Your goal
Each record must be written out again exactly. Skip any picture it contains.

Data supplied
[Start of section]

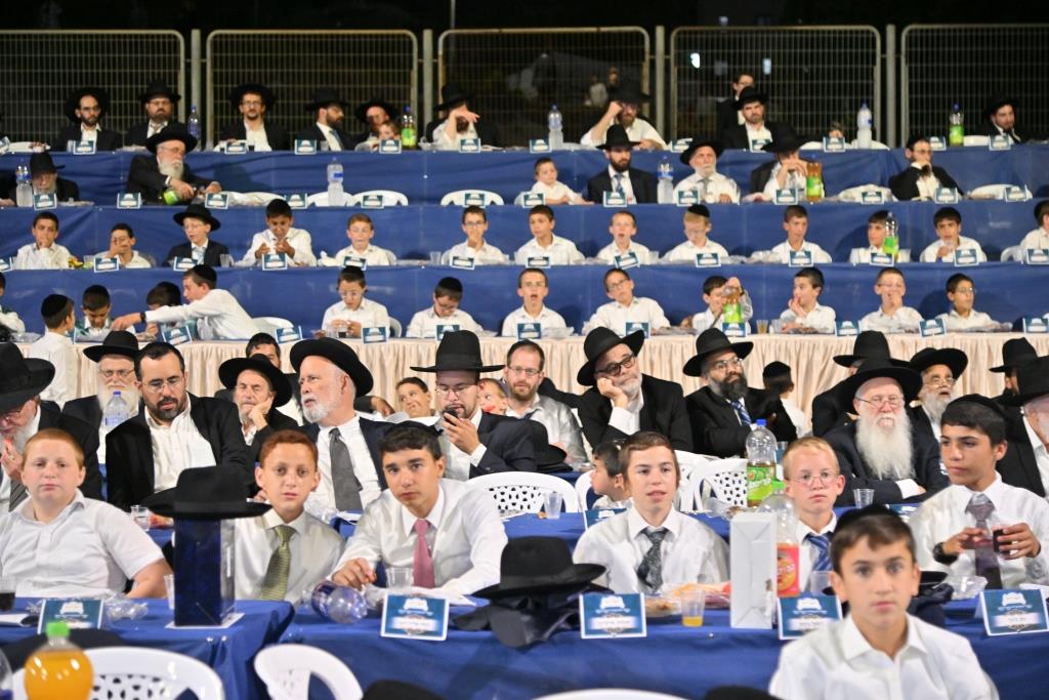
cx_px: 524
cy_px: 350
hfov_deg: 28.8
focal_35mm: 70
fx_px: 2040
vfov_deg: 19.5
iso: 1250
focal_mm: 70
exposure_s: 1/160
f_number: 4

[End of section]

Answer section
cx_px: 524
cy_px: 350
hfov_deg: 28.8
focal_35mm: 70
fx_px: 2040
vfov_deg: 19.5
iso: 1250
focal_mm: 70
exposure_s: 1/160
f_number: 4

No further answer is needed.